Maddi ve manevi tazminat davası mümkün
Cangı hukuktaki "objektif sorumluluk" kuralı nedeniyle,
devletin bu tür felaketler sonucu ortaya çıkan zararı tazmin yükümlülüğü
olduğunu belirtiyor:
"Usulüne uygun, doğal yapıya uygun planlama yapılmadıysa, bundan kaynaklanan
felaket ortaya çıktıysa ve bu bilimsel verilerle kanıtlanırsa, hizmet kusurundan
söz edilebilir. Devlet bundan doğan zararları da karşılamak zorunda. "
Cangı'nın açılabilecek davalar, olası süreçleri ve kapsamıyla ilgili şunları
söylüyor.
Maddi tazminat davası: Malı, bedeni, yaşamı zarar gören
herkes maddi tazminat davası açabilir. Kişinin evini, aracını kaybetmesi somut
maddi zarardır. Bedeni zararlardan dolayı da maddi tazminat davası açılabilir.
Yaralanma, sakatlanma, hastalık durumunda tedavi giderleri devlet tarafından
karşılanmak zorunda. İşgücü kaybı olduysa, sürekli iş görmezlik durumu varsa,
bundan doğan maddi zarar istenebilir. Ölüm halinde, ölen kişinin yakınları maddi
destekten yoksun kaldıysa, yine maddi tazminat davası açabilir.
Manevi tazminat: Yaralanma durumunda, yaralanan kişi, ölüm
halinde, yakınları çektikleri acı için manevi tazminat davası açabilir.
Barolardan yardım istenebilir: Kişiler avukatlık ücretini
karşılayamayacaklarını kanıtlarlarsa, baroların adli yardım hizmetinden
yararlanabilir. Ayrıca dava masrafları da devletçe karşılanır.
Mahkeme davalıya karar verir: Bu tür davalara, "tam yargı
davası" denir.
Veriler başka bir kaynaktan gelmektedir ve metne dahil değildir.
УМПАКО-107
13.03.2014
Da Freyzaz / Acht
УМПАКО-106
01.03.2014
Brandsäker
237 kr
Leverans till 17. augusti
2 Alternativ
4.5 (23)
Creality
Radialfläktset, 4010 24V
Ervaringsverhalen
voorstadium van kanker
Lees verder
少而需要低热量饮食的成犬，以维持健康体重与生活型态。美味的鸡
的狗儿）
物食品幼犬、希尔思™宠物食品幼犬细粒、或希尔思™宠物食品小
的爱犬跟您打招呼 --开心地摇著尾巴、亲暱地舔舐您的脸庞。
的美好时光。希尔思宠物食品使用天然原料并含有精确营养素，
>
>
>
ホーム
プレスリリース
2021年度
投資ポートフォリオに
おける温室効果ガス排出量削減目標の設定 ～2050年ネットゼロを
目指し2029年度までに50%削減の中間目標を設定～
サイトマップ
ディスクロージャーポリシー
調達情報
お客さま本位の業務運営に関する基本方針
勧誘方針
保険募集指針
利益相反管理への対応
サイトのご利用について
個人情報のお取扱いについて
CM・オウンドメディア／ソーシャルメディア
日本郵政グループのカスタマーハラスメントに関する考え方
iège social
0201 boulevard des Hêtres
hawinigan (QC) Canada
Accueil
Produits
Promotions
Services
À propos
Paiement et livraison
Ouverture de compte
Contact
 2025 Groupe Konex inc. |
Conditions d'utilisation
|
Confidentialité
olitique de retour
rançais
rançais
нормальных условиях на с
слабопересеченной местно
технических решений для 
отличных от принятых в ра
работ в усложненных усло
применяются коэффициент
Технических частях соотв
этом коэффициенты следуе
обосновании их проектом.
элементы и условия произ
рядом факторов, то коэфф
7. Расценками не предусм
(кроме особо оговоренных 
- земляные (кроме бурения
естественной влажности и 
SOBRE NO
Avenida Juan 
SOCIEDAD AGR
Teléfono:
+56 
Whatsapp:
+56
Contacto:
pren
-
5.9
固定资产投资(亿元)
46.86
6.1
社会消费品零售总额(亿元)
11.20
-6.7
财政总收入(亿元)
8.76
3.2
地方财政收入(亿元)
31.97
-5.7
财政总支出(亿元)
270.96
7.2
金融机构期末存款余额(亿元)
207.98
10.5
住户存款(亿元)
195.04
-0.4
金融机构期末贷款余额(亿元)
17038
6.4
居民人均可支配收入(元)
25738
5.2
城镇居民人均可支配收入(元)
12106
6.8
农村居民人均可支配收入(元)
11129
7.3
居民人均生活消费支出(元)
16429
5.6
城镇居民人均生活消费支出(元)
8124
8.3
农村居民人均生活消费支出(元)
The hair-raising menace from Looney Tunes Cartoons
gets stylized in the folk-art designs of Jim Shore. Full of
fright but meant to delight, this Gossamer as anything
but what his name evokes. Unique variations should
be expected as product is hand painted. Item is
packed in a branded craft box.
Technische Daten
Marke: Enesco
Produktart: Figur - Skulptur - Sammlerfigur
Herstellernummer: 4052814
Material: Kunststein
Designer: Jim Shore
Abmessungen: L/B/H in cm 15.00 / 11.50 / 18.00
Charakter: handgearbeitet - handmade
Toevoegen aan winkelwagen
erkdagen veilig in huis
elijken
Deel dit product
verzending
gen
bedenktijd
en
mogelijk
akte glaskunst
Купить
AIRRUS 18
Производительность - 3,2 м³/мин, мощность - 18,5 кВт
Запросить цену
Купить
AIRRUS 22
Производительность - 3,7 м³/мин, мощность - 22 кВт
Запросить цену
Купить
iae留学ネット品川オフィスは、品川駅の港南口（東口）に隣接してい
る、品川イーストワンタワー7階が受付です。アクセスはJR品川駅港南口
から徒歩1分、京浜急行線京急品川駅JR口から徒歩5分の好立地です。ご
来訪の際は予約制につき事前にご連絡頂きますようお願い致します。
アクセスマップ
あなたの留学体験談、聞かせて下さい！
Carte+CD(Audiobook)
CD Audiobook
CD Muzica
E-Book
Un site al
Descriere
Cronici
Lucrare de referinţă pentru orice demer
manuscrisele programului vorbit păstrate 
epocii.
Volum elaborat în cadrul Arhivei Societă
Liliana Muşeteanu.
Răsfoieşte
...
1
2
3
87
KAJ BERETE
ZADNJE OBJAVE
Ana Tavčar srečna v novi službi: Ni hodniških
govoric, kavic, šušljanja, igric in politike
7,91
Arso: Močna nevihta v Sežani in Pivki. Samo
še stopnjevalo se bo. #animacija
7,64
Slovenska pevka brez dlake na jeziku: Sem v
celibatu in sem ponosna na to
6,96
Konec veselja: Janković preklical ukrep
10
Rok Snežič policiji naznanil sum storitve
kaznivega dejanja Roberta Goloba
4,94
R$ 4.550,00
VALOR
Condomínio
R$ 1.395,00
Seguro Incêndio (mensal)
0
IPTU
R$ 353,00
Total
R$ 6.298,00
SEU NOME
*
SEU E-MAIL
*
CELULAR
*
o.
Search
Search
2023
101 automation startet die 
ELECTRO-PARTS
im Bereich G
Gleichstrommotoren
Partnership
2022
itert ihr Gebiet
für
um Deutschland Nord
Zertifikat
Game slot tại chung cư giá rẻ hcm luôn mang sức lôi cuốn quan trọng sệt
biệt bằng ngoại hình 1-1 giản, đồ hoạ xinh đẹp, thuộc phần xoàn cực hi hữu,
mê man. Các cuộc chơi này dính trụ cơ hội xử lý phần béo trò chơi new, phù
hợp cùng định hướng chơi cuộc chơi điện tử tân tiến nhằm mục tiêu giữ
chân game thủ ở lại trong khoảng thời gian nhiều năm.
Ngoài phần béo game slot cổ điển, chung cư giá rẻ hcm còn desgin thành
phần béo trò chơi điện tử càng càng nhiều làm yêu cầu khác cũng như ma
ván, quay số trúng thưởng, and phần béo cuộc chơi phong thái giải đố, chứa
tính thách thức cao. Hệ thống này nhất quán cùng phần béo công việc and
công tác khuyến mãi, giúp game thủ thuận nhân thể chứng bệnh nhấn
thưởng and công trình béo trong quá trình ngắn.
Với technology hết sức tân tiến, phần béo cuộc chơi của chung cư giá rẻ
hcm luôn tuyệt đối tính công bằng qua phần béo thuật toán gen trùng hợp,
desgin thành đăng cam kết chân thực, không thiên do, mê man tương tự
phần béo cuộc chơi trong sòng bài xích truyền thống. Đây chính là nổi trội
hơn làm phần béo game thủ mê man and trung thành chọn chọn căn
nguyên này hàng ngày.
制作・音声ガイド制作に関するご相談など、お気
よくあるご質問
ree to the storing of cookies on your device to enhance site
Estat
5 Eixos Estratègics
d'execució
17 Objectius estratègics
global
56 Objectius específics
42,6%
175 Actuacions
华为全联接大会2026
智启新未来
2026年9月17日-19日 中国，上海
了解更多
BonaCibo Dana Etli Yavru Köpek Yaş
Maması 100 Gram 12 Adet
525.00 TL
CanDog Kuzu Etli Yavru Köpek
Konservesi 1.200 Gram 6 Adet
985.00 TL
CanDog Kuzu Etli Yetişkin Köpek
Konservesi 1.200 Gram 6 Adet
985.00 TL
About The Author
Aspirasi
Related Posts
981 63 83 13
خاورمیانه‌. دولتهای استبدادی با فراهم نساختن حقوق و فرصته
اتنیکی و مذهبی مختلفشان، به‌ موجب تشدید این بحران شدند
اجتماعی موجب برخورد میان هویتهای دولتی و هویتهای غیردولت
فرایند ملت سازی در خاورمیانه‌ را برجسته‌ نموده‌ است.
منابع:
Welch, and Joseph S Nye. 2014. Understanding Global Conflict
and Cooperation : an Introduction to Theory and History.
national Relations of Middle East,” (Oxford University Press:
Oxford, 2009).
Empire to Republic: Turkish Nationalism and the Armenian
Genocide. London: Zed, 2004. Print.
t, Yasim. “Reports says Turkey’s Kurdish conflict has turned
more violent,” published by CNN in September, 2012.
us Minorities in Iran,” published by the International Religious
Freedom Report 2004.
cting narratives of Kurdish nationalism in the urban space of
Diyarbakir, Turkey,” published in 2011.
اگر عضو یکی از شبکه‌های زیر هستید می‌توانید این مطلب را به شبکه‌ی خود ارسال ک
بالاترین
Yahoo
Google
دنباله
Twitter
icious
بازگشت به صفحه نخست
Kişiler yanlış kamu kurumuna dava açmış da olsalar, idare
mahkemesi bunu düzeltip davayı doğru "hasım"la sürdürecektir.
Devlet yaşam hakkını korumadı: Bu felaket aynı zamanda yaşam
hakkının ihlalidir. İhlal yalnızca öldürmekle olmaz, yaşamı, sağlıklı çevrede
yaşamı korumamak da ihlaldir. Bu olayın bütünü, devletin sağlıklı bir çevre
yaratmaması nedeniyle yaşam hakkını ihlal etmesi. Avrupa İnsan hakları
Sözleşmesi çerçevesinde bakıldığında, burada mülkiyet hakkı, yaşam hakkı,
sağlıklı çevrede yaşam hakkı ihlal edilmiştir.
Kriz yönetimi eksikliği de hizmet kusuru: Bu tür felaketlere
ilişkin kriz yönetimi oluşması gerekir. Nasıl yardım edilecek, kurtarma
çalışması nasıl yapılacak, bunlar bilinmeliydi. Oysa şimdi yaşanan bir fecaat.
Yardıma giden araçlar da selde kalıyor. İlgili birimlerin hazırlıklı olması
gerekirdi. Bu da bir hizmet kusurudur.
İklim değişikliğiyle bu felaketleri daha sık yaşayacağız:
Bir doğal ortamda dere yatağı varsa, 100 yılda bir olsun, 200 yılda bir olsun,
su o dere yatağına gelir. Planlamanın mutlaka doğal ortama uygun olması
gerekirdi. Felaketin çarpık kentleşmenin sonucu olduğu açık. İklim değişikliği
bu tür yoğun yağışların, ani kuraklıkların daha sık yaşanmasına neden oluyor.